How to complete this task:
Here is the task for the listing below: output exactly the lines from the one containing "U.S. DEPARTMENT OF HOMELAND SECURITY" through the one containing "June 29, 2010", and leave out the pictures.
== Segment start ==
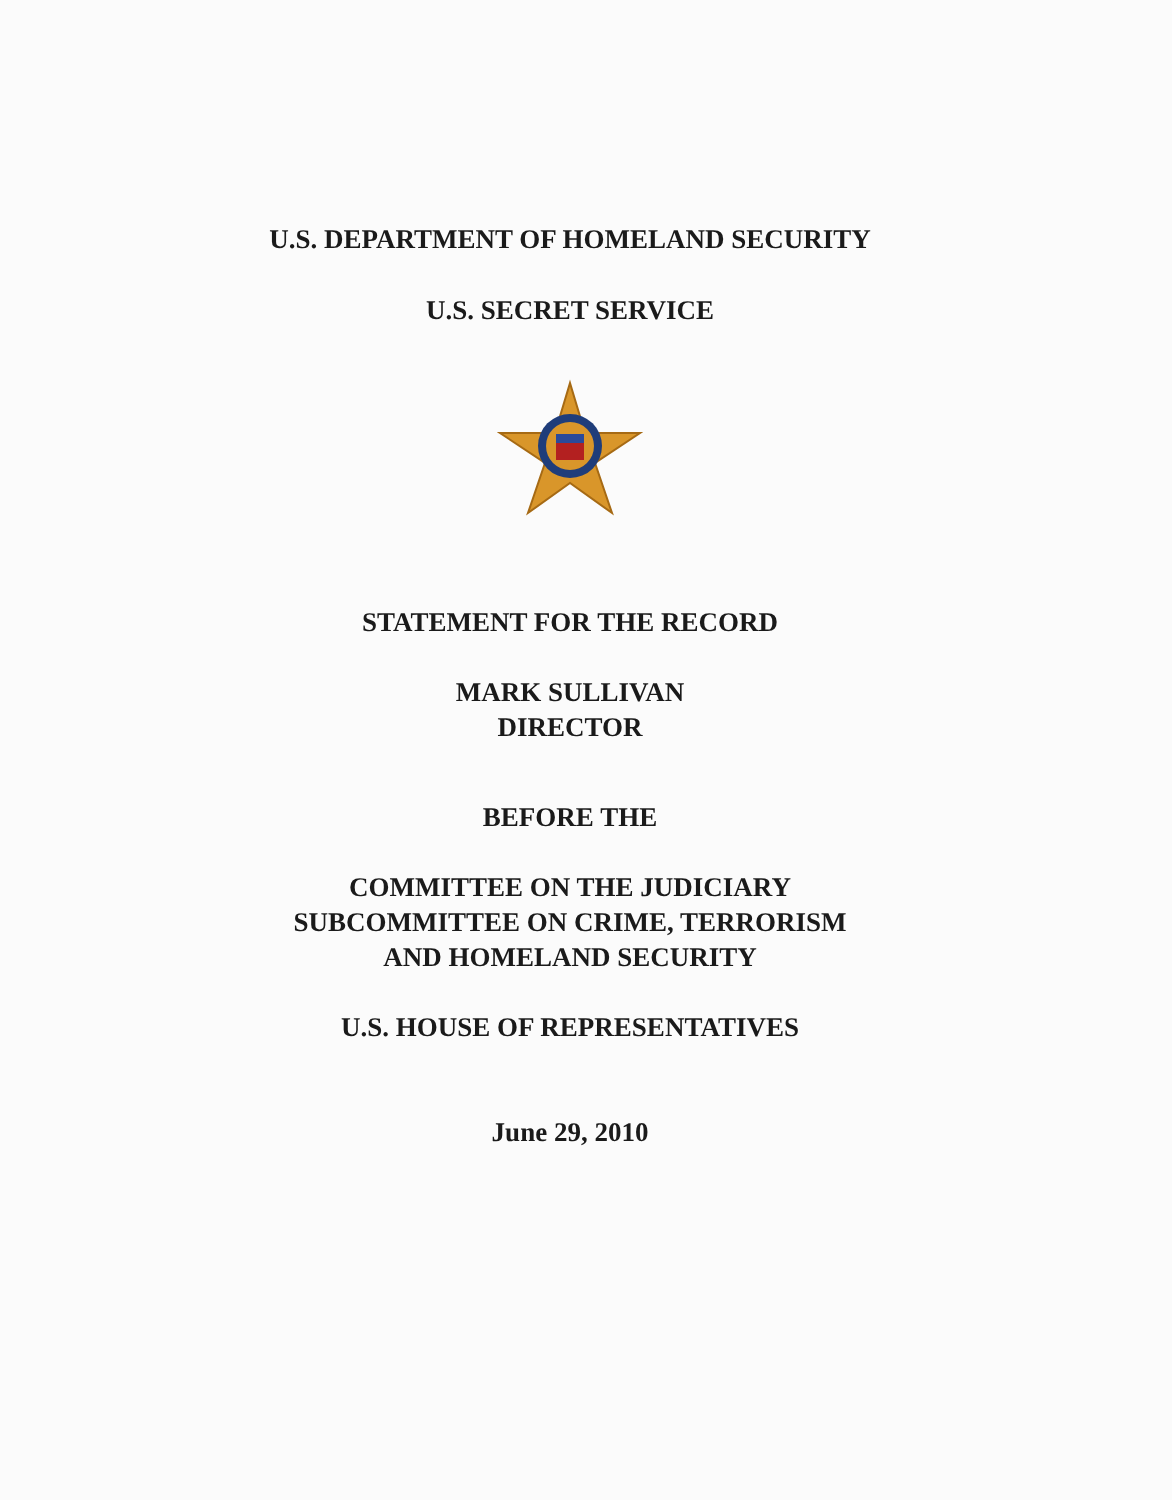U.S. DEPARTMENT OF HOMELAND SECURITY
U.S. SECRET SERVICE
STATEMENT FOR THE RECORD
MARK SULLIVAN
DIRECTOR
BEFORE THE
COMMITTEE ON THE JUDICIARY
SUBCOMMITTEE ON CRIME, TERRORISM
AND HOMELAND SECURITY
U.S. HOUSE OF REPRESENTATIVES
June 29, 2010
== Segment end ==
== Segment start ==
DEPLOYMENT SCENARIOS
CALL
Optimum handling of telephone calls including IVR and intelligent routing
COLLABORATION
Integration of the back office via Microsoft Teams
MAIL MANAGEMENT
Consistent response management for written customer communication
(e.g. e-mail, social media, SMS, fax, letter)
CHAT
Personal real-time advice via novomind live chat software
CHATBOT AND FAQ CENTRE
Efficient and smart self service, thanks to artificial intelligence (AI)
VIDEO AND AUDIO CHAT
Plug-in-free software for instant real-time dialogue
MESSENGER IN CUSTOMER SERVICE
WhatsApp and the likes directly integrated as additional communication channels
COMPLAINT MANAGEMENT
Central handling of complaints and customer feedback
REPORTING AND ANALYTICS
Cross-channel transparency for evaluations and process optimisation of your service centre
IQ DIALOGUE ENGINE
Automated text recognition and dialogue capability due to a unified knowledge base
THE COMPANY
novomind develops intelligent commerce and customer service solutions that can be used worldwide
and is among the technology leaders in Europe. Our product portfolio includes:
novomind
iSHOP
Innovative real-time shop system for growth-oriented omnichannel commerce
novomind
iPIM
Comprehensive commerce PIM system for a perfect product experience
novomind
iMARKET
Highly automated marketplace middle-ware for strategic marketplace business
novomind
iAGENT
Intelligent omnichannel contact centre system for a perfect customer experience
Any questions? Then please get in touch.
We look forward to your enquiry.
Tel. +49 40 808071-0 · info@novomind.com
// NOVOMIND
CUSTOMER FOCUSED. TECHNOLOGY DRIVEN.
== Segment end ==
Output for this exercise:
U.S. DEPARTMENT OF HOMELAND SECURITY
U.S. SECRET SERVICE
STATEMENT FOR THE RECORD
MARK SULLIVAN
DIRECTOR
BEFORE THE
COMMITTEE ON THE JUDICIARY
SUBCOMMITTEE ON CRIME, TERRORISM
AND HOMELAND SECURITY
U.S. HOUSE OF REPRESENTATIVES
June 29, 2010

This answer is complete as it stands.